In order to lower production costs, F-Series trucks and the Bronco shared the same front-end design, some body panels, and mechanics. The significant improvement in this generation was the introduction of an independent front suspension, which enhanced on-road capabilities and comfort.
The fourth-generation Bronco base price for was just over $10,000, which equates to about $30k in today's money. However, in 2021, an excellent and unspoiled example of Ford's SUV in its 1980 to 1986 form will still set you back about the same, with prices ranging from $9,000 to $12,000.
While some dealers try to charge more for particularly good examples, that $15k figure is about the max that we'd pay.
The Fourth Generation (1987 to 1991)
Although Ford insists that in 1987 it debuted an entirely new Bronco model, the truth is that this was just a thorough restyling inside and out and not a brand new generation.
With a new front-end design, more modern interior and related details, along with updated trim packages, the Bronco looked fresh, although its shortened F-100 platform architecture remained the same.
Also, engine offerings remained unchanged and started with a 300 ci straight-six as a base engine, followed by a 302 and finally a 351 V8 as the top-of-the-line engine choice.
During this period, Ford saw an increase in sales of the upscale trim levels, especially the Eddie Bauer edition, which was introduced as an option in 1985.
The MSRP for the 1987 Bronco was just over $14,000, but if you wanted a luxury Eddie Bauer version, you needed to pay just under $17,000, which was a pretty substantial sum for an SUV back in the late '80s.
However, Hagerty and other classic car sites now put the value of a fourth-generation Bronco that's in decent condition at just over $10,000, with Eddie Bauer models commanding a slight premium.
The Fifth Generation (1992 to 1996)
Faced with slow sales, as well as the enormous success of its own Ford Explorer SUV, Ford didn't want to invest in a brand new model for the Bronco's fifth and final generation, which was introduced in 1991.
By the early '90s, SUVs had become a new trend, and customers now wanted modern design, luxury features, and the comfort of a passenger car.
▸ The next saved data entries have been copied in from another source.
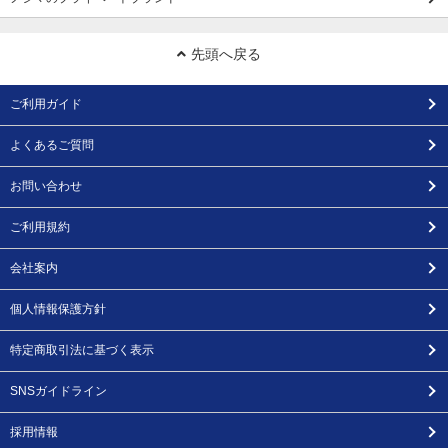
先頭へ戻る
ご利用ガイド
よくあるご質問
お問い合わせ
ご利用規約
会社案内
個人情報保護方針
特定商取引法に基づく表示
SNSガイドライン
採用情報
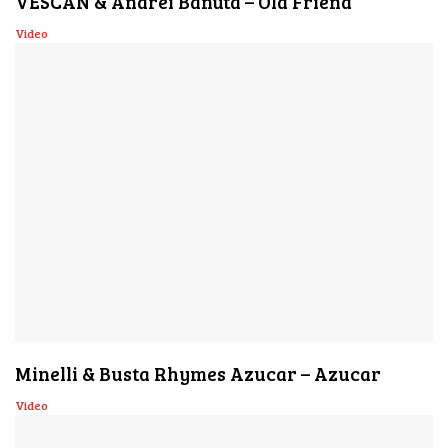
VESCAN & Andrei Banuta – Old Friend
Video
Minelli & Busta Rhymes Azucar – Azucar
Video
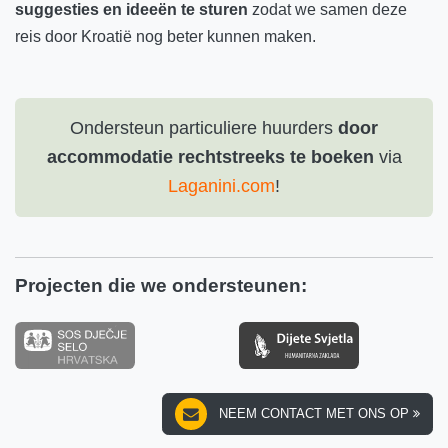
suggesties en ideeën te sturen
zodat we samen deze
reis door Kroatië nog beter kunnen maken.
Ondersteun particuliere huurders
door
accommodatie rechtstreeks te boeken
via
Laganini.com
!
Projecten die we ondersteunen:
NEEM CONTACT MET ONS OP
In contrast to this, despite looking contemporary, the Bronco was an old school off-roader with a live rear axle, rugged mechanics, and driving dynamics. It was evident that its time was up.
With the base price of a 1992 Bronco just under $20,000, this SUV was still a somewhat affordable proposition in the early '90s. However, today only the best examples with low miles and desirable options can attract similar prices. According to price guides and recent sale results, standard models can be bought from $9,000 to $14,000.